• Task description:
Substitute "formatted" for "indented" in the stretch from the line containing "Outline anything matching" through the end of the data, and write those lines out again with nothing else changed.
>> START Dataset excerpts
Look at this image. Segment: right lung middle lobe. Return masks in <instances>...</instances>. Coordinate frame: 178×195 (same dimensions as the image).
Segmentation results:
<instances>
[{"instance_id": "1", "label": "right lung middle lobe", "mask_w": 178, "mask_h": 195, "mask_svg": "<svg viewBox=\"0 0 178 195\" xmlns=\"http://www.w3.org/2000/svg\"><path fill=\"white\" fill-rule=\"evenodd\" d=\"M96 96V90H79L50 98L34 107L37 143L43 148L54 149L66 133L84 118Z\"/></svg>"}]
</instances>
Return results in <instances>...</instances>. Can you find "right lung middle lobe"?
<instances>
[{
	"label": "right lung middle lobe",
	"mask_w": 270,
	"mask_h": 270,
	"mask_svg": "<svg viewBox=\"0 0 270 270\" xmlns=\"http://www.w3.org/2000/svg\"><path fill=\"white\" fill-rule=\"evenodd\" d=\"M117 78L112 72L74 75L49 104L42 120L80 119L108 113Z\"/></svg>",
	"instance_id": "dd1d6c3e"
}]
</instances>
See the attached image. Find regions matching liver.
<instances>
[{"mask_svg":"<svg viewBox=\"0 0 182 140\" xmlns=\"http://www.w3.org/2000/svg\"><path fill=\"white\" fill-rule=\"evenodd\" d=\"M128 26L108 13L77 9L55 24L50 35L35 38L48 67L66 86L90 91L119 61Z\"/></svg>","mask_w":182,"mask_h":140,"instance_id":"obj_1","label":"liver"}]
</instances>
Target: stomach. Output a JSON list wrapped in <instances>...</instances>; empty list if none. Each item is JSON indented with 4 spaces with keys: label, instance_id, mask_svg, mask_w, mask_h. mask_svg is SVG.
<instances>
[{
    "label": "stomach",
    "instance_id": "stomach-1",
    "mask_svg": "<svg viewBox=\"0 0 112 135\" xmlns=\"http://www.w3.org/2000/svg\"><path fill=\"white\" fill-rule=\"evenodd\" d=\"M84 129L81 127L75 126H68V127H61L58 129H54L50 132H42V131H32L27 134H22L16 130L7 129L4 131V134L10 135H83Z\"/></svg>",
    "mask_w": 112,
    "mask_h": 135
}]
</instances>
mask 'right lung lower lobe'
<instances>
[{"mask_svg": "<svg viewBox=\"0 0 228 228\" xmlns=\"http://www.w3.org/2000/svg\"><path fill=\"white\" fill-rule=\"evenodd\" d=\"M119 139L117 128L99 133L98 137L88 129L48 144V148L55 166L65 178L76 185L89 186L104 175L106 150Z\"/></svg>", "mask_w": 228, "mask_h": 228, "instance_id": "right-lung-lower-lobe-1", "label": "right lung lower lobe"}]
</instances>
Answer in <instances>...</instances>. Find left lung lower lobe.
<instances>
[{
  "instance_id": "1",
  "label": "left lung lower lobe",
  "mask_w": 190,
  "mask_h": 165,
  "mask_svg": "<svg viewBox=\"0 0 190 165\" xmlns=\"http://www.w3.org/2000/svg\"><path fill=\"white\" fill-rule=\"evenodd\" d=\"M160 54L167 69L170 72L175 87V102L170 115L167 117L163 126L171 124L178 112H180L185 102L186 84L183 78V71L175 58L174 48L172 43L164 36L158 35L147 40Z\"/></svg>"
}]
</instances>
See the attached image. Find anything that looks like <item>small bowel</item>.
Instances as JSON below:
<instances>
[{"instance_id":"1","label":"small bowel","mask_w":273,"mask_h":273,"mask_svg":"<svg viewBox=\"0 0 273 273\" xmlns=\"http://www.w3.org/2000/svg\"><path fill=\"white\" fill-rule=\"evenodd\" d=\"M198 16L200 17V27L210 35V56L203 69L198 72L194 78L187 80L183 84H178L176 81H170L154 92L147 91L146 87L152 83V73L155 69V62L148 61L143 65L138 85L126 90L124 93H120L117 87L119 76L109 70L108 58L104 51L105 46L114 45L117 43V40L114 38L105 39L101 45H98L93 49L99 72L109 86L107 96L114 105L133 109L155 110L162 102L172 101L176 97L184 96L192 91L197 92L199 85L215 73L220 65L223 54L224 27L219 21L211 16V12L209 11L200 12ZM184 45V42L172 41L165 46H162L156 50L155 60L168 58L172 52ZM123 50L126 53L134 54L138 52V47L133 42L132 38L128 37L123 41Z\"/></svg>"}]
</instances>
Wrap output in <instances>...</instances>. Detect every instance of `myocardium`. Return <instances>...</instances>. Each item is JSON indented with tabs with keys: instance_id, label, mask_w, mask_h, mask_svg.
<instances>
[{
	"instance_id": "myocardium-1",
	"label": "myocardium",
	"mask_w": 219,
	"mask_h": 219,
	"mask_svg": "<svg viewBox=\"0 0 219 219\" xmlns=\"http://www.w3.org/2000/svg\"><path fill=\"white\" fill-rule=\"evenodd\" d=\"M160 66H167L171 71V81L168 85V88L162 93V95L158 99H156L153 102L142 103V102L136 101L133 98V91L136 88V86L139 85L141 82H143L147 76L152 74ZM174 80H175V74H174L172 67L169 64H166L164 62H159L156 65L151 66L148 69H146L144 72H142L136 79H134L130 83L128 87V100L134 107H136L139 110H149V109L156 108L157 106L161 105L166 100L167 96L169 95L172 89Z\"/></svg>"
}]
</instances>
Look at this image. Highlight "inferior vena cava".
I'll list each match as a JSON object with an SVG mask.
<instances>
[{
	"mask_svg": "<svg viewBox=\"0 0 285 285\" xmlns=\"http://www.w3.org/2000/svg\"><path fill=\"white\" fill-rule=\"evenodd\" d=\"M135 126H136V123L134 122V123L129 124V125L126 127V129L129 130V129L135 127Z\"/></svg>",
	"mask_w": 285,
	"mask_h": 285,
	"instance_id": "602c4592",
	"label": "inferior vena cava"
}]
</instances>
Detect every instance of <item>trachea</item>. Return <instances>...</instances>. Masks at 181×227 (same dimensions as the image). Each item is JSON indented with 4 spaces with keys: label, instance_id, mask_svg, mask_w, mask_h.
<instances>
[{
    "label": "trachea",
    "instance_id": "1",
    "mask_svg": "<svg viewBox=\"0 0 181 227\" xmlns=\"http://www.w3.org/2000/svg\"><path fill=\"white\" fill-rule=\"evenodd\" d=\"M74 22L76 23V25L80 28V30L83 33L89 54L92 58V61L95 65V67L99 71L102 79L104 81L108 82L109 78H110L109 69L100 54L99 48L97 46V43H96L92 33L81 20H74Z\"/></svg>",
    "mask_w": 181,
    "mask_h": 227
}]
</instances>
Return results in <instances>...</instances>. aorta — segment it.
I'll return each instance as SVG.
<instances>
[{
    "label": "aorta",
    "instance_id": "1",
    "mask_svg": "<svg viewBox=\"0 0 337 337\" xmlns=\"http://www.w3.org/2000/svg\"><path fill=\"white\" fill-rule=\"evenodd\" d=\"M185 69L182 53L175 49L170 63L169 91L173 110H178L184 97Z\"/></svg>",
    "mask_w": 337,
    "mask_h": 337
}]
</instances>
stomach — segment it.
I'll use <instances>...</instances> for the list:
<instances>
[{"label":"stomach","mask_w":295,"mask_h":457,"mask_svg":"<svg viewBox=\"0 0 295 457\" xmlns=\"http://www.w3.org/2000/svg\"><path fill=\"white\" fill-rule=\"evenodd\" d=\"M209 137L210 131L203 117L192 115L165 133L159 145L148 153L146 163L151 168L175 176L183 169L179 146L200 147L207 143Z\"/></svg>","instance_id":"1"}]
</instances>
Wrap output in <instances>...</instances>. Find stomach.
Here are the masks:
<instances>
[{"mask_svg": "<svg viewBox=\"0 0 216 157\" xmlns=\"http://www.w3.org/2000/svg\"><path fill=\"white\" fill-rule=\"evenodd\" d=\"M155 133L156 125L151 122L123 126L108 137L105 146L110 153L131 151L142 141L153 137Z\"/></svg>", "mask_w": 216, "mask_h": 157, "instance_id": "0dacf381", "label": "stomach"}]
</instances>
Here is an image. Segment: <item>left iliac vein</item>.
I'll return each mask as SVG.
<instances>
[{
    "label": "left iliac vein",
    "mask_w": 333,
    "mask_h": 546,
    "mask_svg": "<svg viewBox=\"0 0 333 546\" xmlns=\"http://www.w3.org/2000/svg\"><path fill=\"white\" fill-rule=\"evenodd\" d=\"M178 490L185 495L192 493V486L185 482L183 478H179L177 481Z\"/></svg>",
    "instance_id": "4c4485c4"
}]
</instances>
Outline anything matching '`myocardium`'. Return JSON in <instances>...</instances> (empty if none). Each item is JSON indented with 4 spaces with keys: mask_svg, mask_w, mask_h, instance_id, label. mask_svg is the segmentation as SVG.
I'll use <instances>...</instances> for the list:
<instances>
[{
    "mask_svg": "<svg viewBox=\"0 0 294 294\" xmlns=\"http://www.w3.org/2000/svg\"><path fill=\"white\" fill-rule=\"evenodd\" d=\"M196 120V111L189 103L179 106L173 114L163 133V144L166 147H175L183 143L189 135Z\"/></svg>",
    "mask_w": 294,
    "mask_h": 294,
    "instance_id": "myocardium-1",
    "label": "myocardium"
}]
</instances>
>> END Dataset excerpts
• Worked answer:
Outline anything matching '`myocardium`'. Return JSON in <instances>...</instances> (empty if none). Each item is JSON formatted with 4 spaces with keys: mask_svg, mask_w, mask_h, instance_id, label. mask_svg is the segmentation as SVG.
I'll use <instances>...</instances> for the list:
<instances>
[{
    "mask_svg": "<svg viewBox=\"0 0 294 294\" xmlns=\"http://www.w3.org/2000/svg\"><path fill=\"white\" fill-rule=\"evenodd\" d=\"M196 120V111L189 103L179 106L173 114L163 133V144L166 147H175L183 143L189 135Z\"/></svg>",
    "mask_w": 294,
    "mask_h": 294,
    "instance_id": "myocardium-1",
    "label": "myocardium"
}]
</instances>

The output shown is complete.